REQUIREMENT | Which lines of the material contain the word "this"? Show each one.

GIVEN INFORMATION |
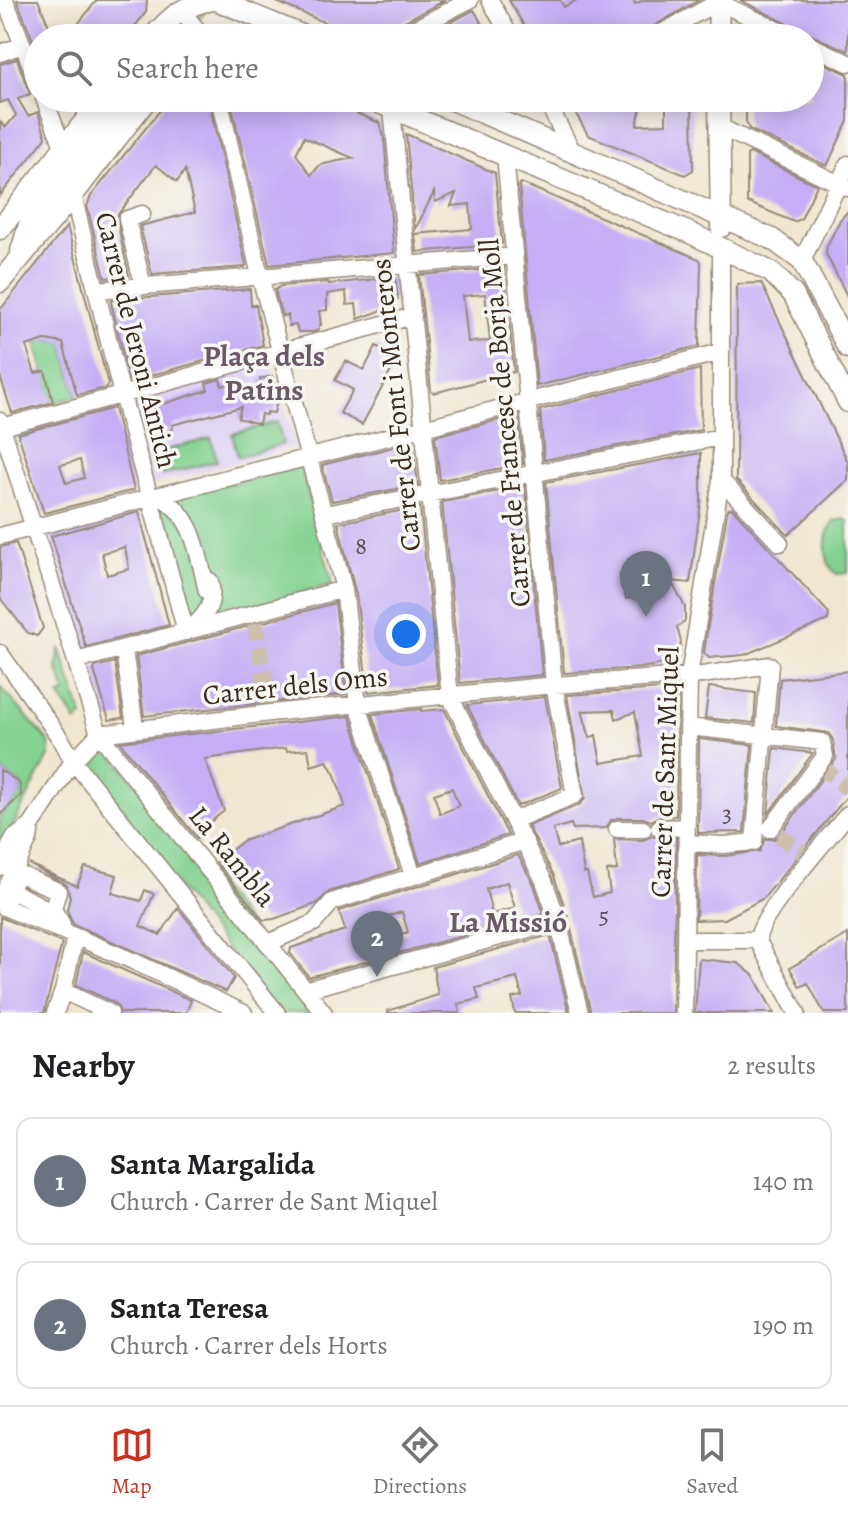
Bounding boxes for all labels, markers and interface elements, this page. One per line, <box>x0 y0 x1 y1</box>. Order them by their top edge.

---

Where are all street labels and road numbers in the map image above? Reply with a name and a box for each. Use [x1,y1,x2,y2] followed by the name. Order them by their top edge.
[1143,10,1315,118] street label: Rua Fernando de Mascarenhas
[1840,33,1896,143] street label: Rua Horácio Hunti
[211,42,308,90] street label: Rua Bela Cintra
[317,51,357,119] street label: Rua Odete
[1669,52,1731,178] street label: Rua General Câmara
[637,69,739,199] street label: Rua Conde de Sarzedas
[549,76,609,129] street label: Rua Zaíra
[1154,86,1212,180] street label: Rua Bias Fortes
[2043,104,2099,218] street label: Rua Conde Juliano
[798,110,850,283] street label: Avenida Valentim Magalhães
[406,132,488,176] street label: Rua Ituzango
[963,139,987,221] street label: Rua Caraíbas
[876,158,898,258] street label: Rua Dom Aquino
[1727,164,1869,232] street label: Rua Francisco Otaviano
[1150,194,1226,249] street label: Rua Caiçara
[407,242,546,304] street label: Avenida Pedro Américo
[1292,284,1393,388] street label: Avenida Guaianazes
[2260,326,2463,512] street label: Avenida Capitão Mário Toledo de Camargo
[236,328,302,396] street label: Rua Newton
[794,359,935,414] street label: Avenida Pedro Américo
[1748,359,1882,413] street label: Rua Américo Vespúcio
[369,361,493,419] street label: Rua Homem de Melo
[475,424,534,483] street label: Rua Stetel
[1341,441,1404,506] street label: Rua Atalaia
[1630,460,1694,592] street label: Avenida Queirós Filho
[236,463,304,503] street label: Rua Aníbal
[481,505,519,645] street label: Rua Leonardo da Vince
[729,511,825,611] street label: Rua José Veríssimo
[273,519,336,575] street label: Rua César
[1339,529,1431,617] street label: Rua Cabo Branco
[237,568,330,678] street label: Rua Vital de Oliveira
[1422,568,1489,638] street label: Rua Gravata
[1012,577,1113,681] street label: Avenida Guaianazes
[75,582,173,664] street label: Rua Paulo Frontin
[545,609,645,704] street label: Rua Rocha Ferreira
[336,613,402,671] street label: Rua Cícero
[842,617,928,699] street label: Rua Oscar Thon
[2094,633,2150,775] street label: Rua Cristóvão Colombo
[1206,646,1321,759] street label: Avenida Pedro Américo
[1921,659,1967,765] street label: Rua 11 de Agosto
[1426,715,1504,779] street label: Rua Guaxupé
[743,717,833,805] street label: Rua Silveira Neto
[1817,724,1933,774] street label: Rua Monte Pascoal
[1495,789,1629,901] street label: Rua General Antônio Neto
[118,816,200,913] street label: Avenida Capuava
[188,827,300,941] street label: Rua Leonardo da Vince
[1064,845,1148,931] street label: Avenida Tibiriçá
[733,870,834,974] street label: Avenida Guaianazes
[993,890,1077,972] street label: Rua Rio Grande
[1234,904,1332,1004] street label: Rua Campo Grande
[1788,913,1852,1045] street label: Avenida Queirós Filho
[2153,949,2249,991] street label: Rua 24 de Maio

...

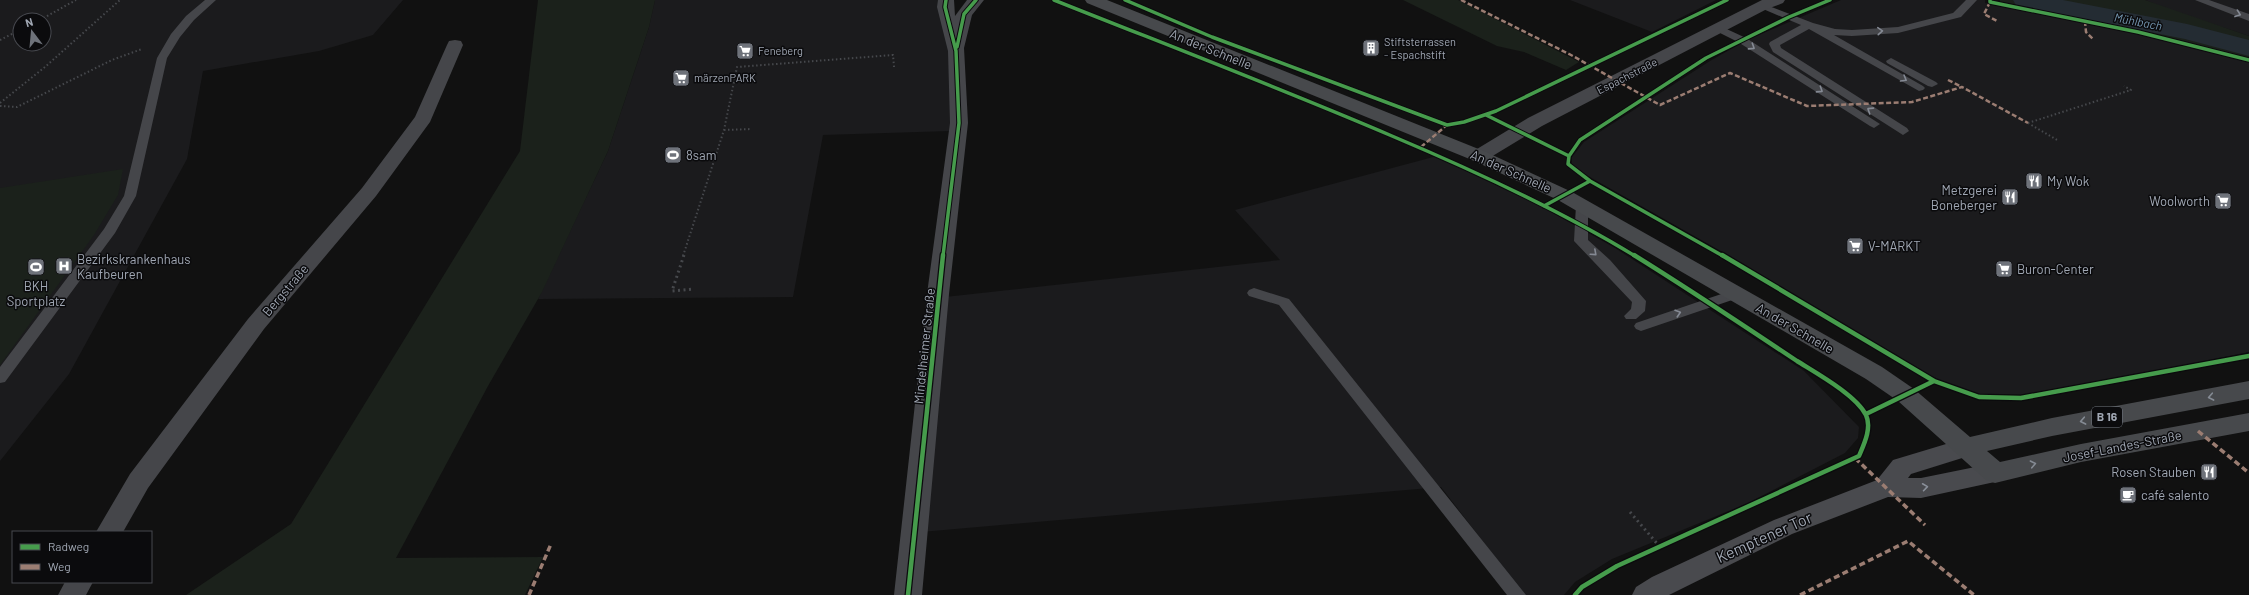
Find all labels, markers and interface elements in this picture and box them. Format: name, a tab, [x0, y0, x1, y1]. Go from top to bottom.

ANSWER TO THE PROBLEM |
Bounding boxes for all labels, markers and interface elements, this page. One per line, <box>x0 y0 x1 y1</box>. Order them by their top edge.
Find all labels, markers and interface elements in this picture and box them. Format: name, a tab, [x0, y0, x1, y1]. Go from top to bottom.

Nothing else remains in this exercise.